Image CAPTCHA

Image CAPTCHA Guide — OCR and Text Challenges Explained

Image CAPTCHAs — distorted characters, letter sequences, math expressions, or any text embedded in an image — are the oldest and most widely understood CAPTCHA type. Despite the rise of behavioral challenges like reCAPTCHA v3 and Turnstile, image CAPTCHAs remain common on government portals, legacy banking systems, forums, and any site that hasn't migrated to a modern CAPTCHA service.

This guide covers the different image CAPTCHA variants, how OCR-based and human-worker solver APIs handle them, and how to integrate them in Python.

Types of Image CAPTCHAs

Image CAPTCHAs are not a single product — they span several distinct challenge types:

Type Description Difficulty Common Deployments
Text CAPTCHA Distorted alphanumeric characters Low–Medium Legacy forms, forums, government sites
Math CAPTCHA Simple arithmetic ("3 + 7 = ?") Low Blog comments, registration forms
Word CAPTCHA Real words with noise/distortion Low–Medium News sites, older e-commerce
reCAPTCHA v1 (legacy) Scanned word pairs Medium Effectively deprecated
Custom OCR Proprietary text-in-image formats Varies Banking, ticketing, internal tools
Coordinate CAPTCHA "Click on the car" / click-coordinate challenge High Advanced deployments
Audio CAPTCHA Numbers read aloud (accessibility alternative) Medium Paired with visual CAPTCHAs

The most common solver API pattern handles standard text/distorted image CAPTCHAs via base64 image submission.
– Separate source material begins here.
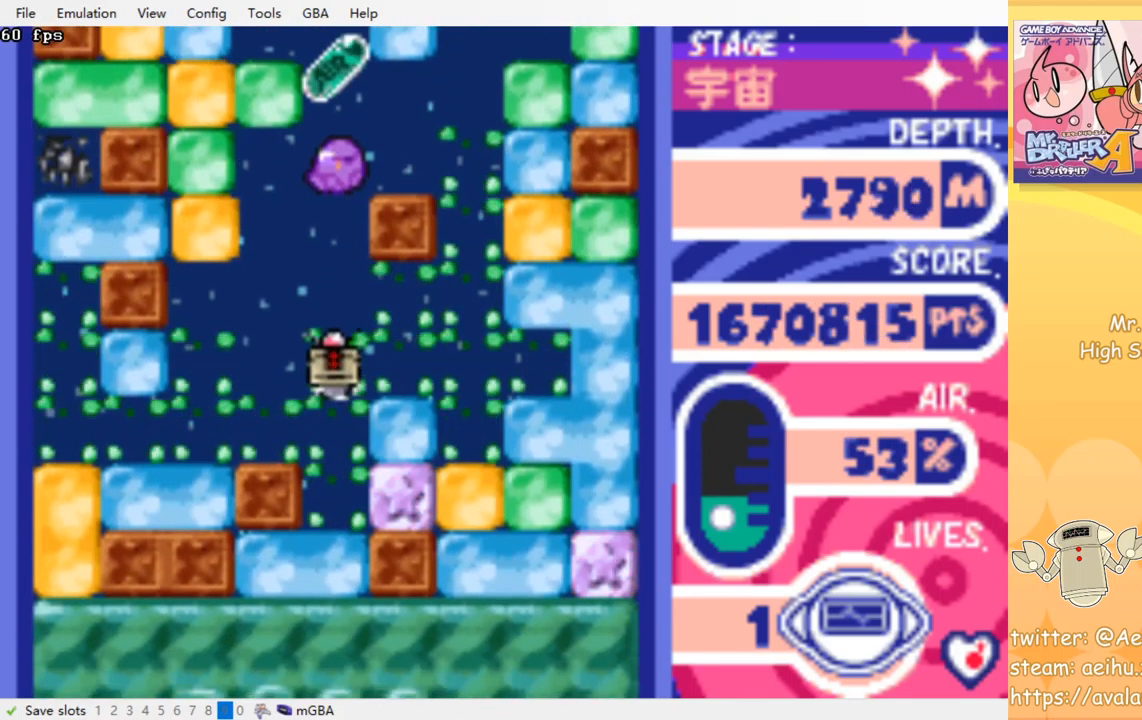
{"buttons": [], "events": [[17, "CROSS", "up"], [17, "SQUARE", "up"], [84, "CROSS", "down"], [84, "SQUARE", "down"], [167, "CROSS", "up"], [167, "SQUARE", "up"], [284, "CROSS", "down"], [284, "SQUARE", "down"], [367, "CROSS", "up"], [367, "SQUARE", "up"], [450, "DPAD_DOWN", "up"]]}
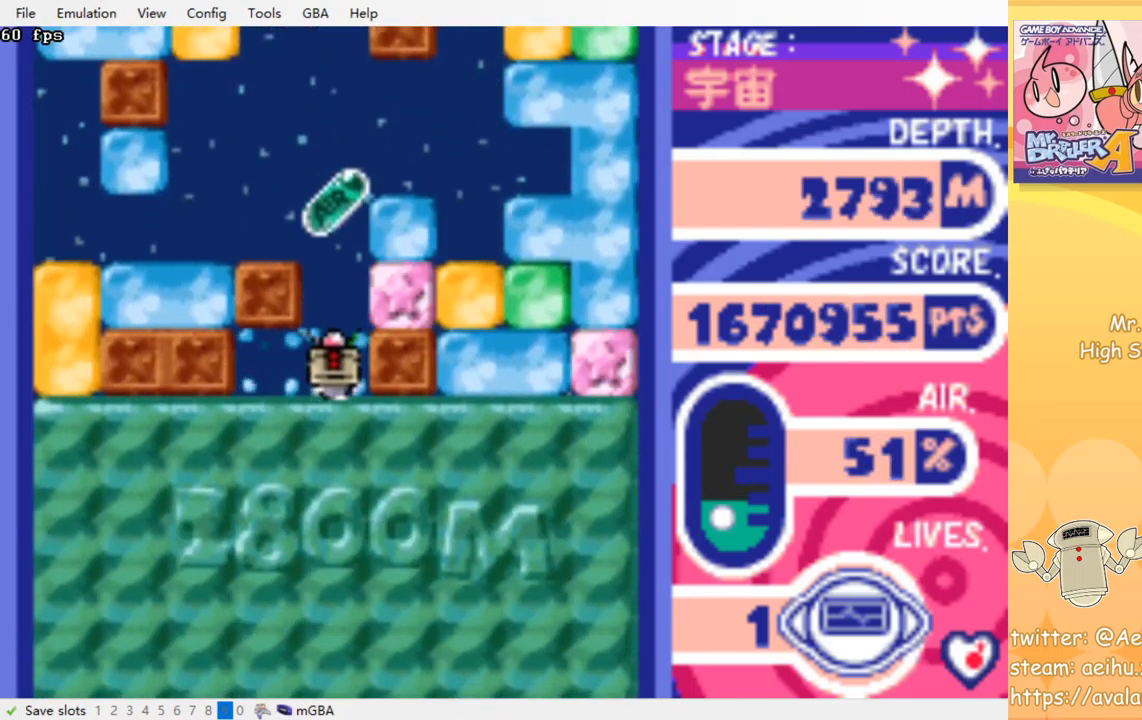
{"buttons": ["CROSS", "SQUARE"], "events": [[434, "CROSS", "down"], [434, "SQUARE", "down"]]}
How Image CAPTCHA Solvers Work

Solver APIs accept image CAPTCHAs via two methods:

  1. Base64-encoded image body — Pass the raw image data as a base64 string. The solver decodes, processes, and returns the recognized text.
  2. Image URL — Pass a publicly accessible URL to the image. The solver fetches and processes it.

Most pipelines use base64 because CAPTCHA images are usually dynamically generated and not publicly accessible by URL.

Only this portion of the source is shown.